I'm trying to assess the difference between two algorithms. They are stochastic, so I've run them multiple times against the same input files and noted their results. I want to determine whether my algorithm offers a statistically significant improvement over a previous approach. From my (potentially flawed) understanding this sort of situation is where I should (or rather could) use the Wilcoxon Sign Rank test.
The data is naturally paired, so I can join together outputs of both algorithms by the particular input problem they used. Since I want to test that my algorithm is not just different, but actually better (in this case returning lower values) than the other algorithm this appears to be a one-tailed assumption.
I'm using the R wilcox.test
function to perform the test and I'm slightly confused about how I should interpret the results. I have read the help page for wilcox.test
and it doesn't seem to offer much information about the results, more focus is made to the function's arguments. I've made a minimal working example with a small subset of my data:
x <- structure(list(instance = structure(c(1L, 1L, 1L, 1L, 1L, 1L,
1L, 1L, 1L, 1L), .Label = c("competition01", "competition02",
"competition03", "competition04", "competition05", "competition06",
"competition07", "competition08", "competition09", "competition10",
"competition11", "competition12", "competition13", "competition14",
"competition15", "competition16", "competition17", "competition18",
"competition19", "competition20"), class = "factor"), nhoods = structure(c(1L,
1L, 1L, 1L, 1L, 1L, 1L, 1L, 1L, 1L), .Label = c("nhoods1", "nhoods2",
"nhoods3", "nhoods4", "nhoods5"), class = "factor"), run.no = structure(c(1L,
1L, 2L, 2L, 3L, 3L, 4L, 4L, 5L, 5L), .Label = c("1", "2", "3",
"4", "5"), class = "factor"), partition = structure(c(1L, 2L,
1L, 2L, 1L, 2L, 1L, 2L, 1L, 2L), .Label = c("Hard-Soft", "Full"
), class = "factor"), VNS = c(984L, 1445L, 1033L, 1445L, 1035L,
1318L, 1058L, 1445L, 913L, 1445L), `VNS-Skip` = c(1083L, 1425L,
1099L, 1230L, 1077L, 1363L, 1102L, 1442L, 1093L, 1252L)), .Names = c("instance",
"nhoods", "run.no", "partition", "VNS", "VNS-Skip"), row.names = c(NA,
10L), class = "data.frame")
wilcox.test(x[,5], x[,6], paired = TRUE, conf.int = TRUE, alternative = "greater")
My algorithm's results are in the 6th column and the original ones are in the 5th column. Since I want to assess whether my algorithm is better I've used the alternative = "greater" option which should mean that the test is checking for 1st arg > 2nd arg.
This results in the output:
Wilcoxon signed rank test
data: x[, 5] and x[, 6]
V = 22, p-value = 0.7217
alternative hypothesis: true location shift is greater than 0
95 percent confidence interval:
-72 Inf
sample estimates:
(pseudo)median
-21
In this case the p-value is not less than 0.05 so there is not enough evidence to discard the null hypothesis.

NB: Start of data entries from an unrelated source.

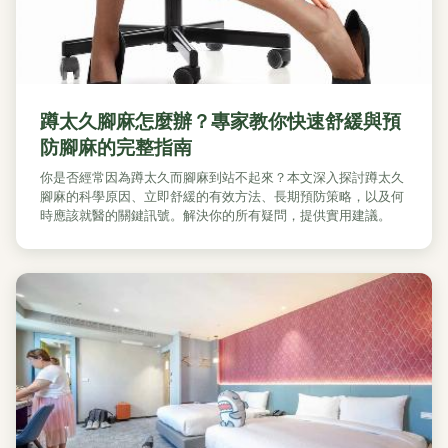
蹲太久腳麻怎麼辦？專家教你快速舒緩與預
防腳麻的完整指南
你是否經常因為蹲太久而腳麻到站不起來？本文深入探討蹲太久
腳麻的科學原因、立即舒緩的有效方法、長期預防策略，以及何
時應該就醫的關鍵訊號。解決你的所有疑問，提供實用建議。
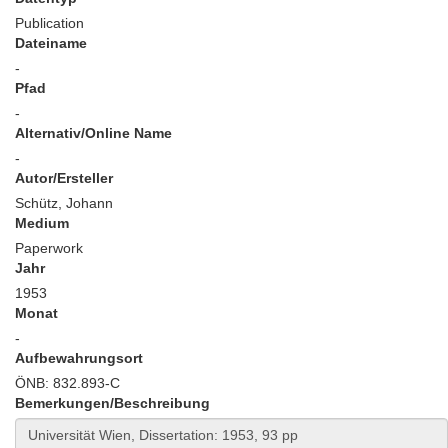
Publication
Dateiname
-
Pfad
-
Alternativ/Online Name
-
Autor/Ersteller
Schütz, Johann
Medium
Paperwork
Jahr
1953
Monat
-
Aufbewahrungsort
ÖNB: 832.893-C
Bemerkungen/Beschreibung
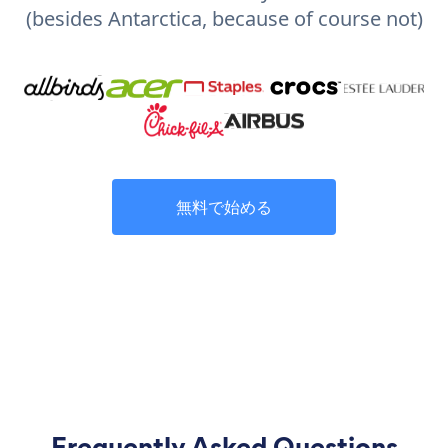
(besides Antarctica, because of course not)
無料で始める
Frequently Asked Questions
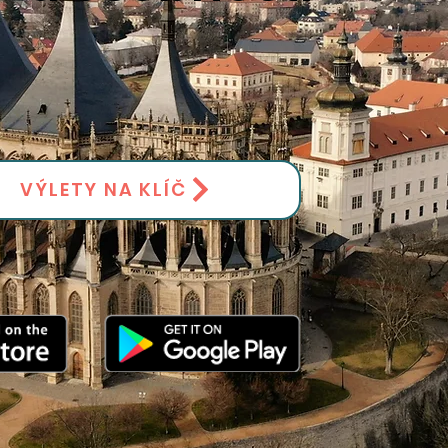
VÝLETY NA KLÍČ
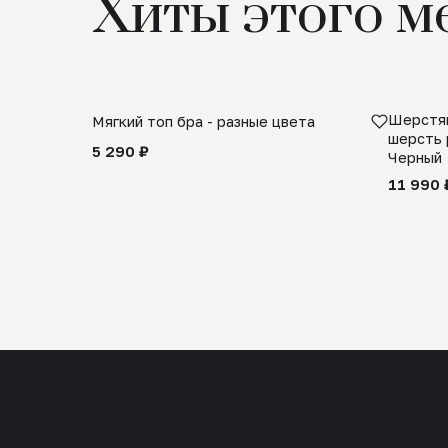
Хиты этого м
Шерстян
Мягкий топ бра - разные цвета
шерсть 
5 290 ₽
Черный
11 990 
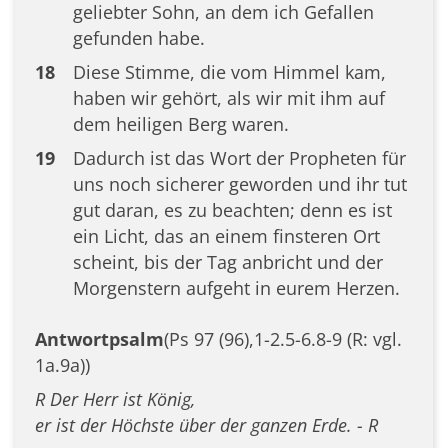
geliebter Sohn, an dem ich Gefallen
gefunden habe.
18
Diese Stimme, die vom Himmel kam,
haben wir gehört, als wir mit ihm auf
dem heiligen Berg waren.
19
Dadurch ist das Wort der Propheten für
uns noch sicherer geworden und ihr tut
gut daran, es zu beachten; denn es ist
ein Licht, das an einem finsteren Ort
scheint, bis der Tag anbricht und der
Morgenstern aufgeht in eurem Herzen.
Antwortpsalm
(Ps 97 (96),1-2.5-6.8-9 (R: vgl.
1a.9a))
R Der Herr ist König,
er ist der Höchste über der ganzen Erde. - R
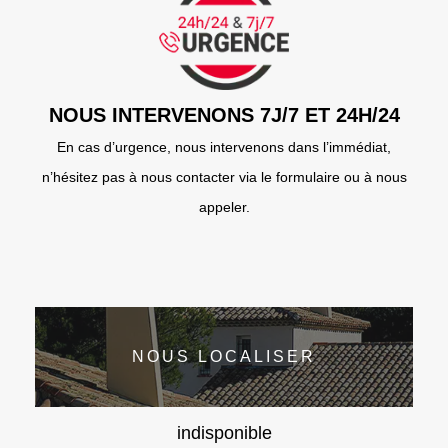
NOUS INTERVENONS 7J/7 ET 24H/24
En cas d’urgence, nous intervenons dans l’immédiat,
n’hésitez pas à nous contacter via le formulaire ou à nous
appeler.
NOUS LOCALISER
indisponible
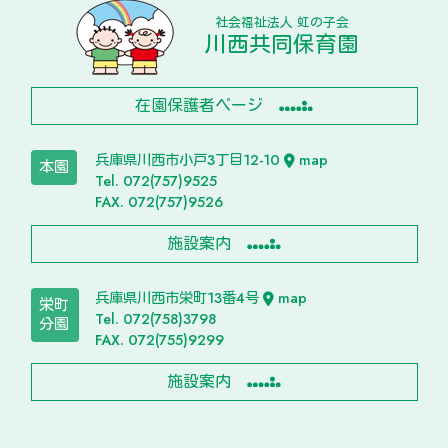
社会福祉法人 虹の子会
川西共同保育園
在園保護者ページ
兵庫県川西市小戸3丁目12-10
map
本園
Tel. 072(757)9525
FAX. 072(757)9526
施設案内
兵庫県川西市栄町13番4号
map
栄町
Tel. 072(758)3798
分園
FAX. 072(755)9299
施設案内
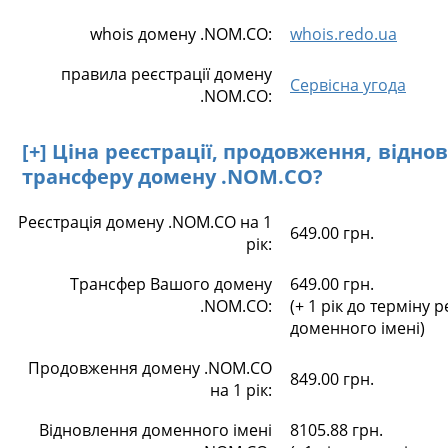
whois домену .NOM.CO:
whois.redo.ua
правила реєстрації домену
Сервісна угода
.NOM.CO:
[+] Ціна реєстрації, продовження, відно
трансферу домену .NOM.CO?
Реєстрація домену .NOM.CO на 1
649.00 грн.
рік:
Трансфер Вашого домену
649.00 грн.
.NOM.CO:
(+ 1 рік до терміну р
доменного імені)
Продовження домену .NOM.CO
849.00 грн.
на 1 рік:
Відновлення доменного імені
8105.88 грн.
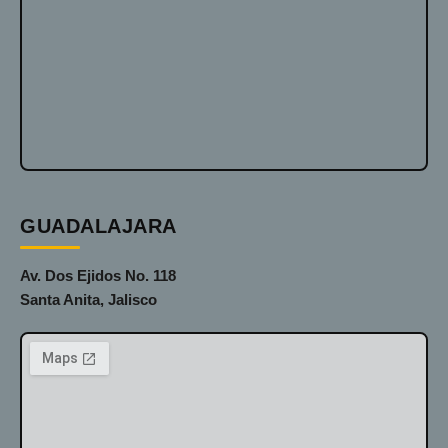
GUADALAJARA
Av. Dos Ejidos No. 118
Santa Anita, Jalisco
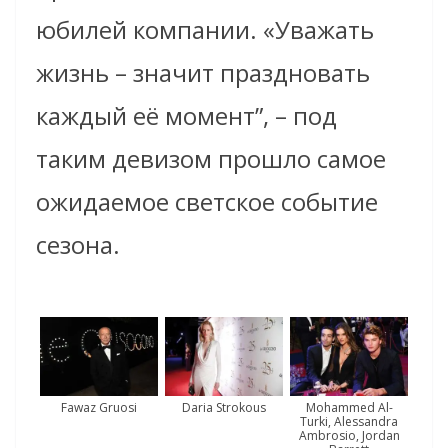
юбилей компании. «Уважать
жизнь – значит праздновать
каждый её момент”, – под
таким девизом прошло самое
ожидаемое светское событие
сезона.
Fawaz Gruosi
Daria Strokous
Mohammed Al-
Turki, Alessandra
Ambrosio, Jordan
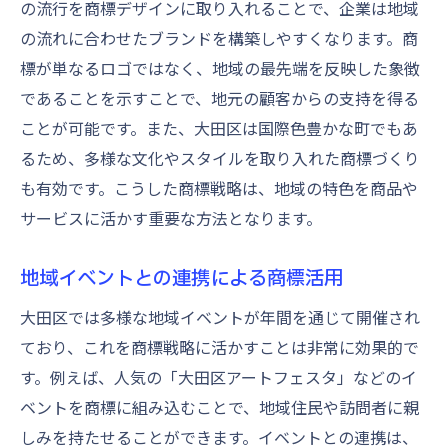
の流行を商標デザインに取り入れることで、企業は地域
の流れに合わせたブランドを構築しやすくなります。商
標が単なるロゴではなく、地域の最先端を反映した象徴
であることを示すことで、地元の顧客からの支持を得る
ことが可能です。また、大田区は国際色豊かな町でもあ
るため、多様な文化やスタイルを取り入れた商標づくり
も有効です。こうした商標戦略は、地域の特色を商品や
サービスに活かす重要な方法となります。
地域イベントとの連携による商標活用
大田区では多様な地域イベントが年間を通じて開催され
ており、これを商標戦略に活かすことは非常に効果的で
す。例えば、人気の「大田区アートフェスタ」などのイ
ベントを商標に組み込むことで、地域住民や訪問者に親
しみを持たせることができます。イベントとの連携は、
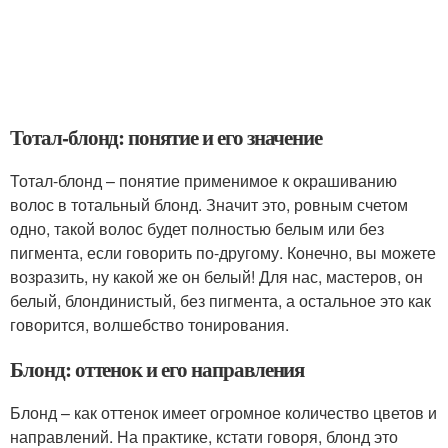
Тотал-блонд: понятие и его значение
Тотал-блонд – понятие применимое к окрашиванию
волос в тотальный блонд. Значит это, ровным счетом
одно, такой волос будет полностью белым или без
пигмента, если говорить по-другому. Конечно, вы можете
возразить, ну какой же он белый! Для нас, мастеров, он
белый, блондинистый, без пигмента, а остальное это как
говорится, волшебство тонирования.
Блонд: оттенок и его направления
Блонд – как оттенок имеет огромное количество цветов и
направлений. На практике, кстати говоря, блонд это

What does having infinity as the upper bound of a confidence interval mean? Is this because I'm using the one-tailed version of the test? All the tests I've run on my data always have the upper confidence interval as Inf. If the p-value were less than 0.05 would that mean I would be justified in saying "with a 95% confidence x[,5]'s mean will be within -72 of x[,6]'s?"
What does the V value mean with regard to my data? From what I can see it is the difference between median(x[,5])
and median(x[,6]
but how would describe that in prose? Does anyone actually use the V value is the discussion of their data analyses?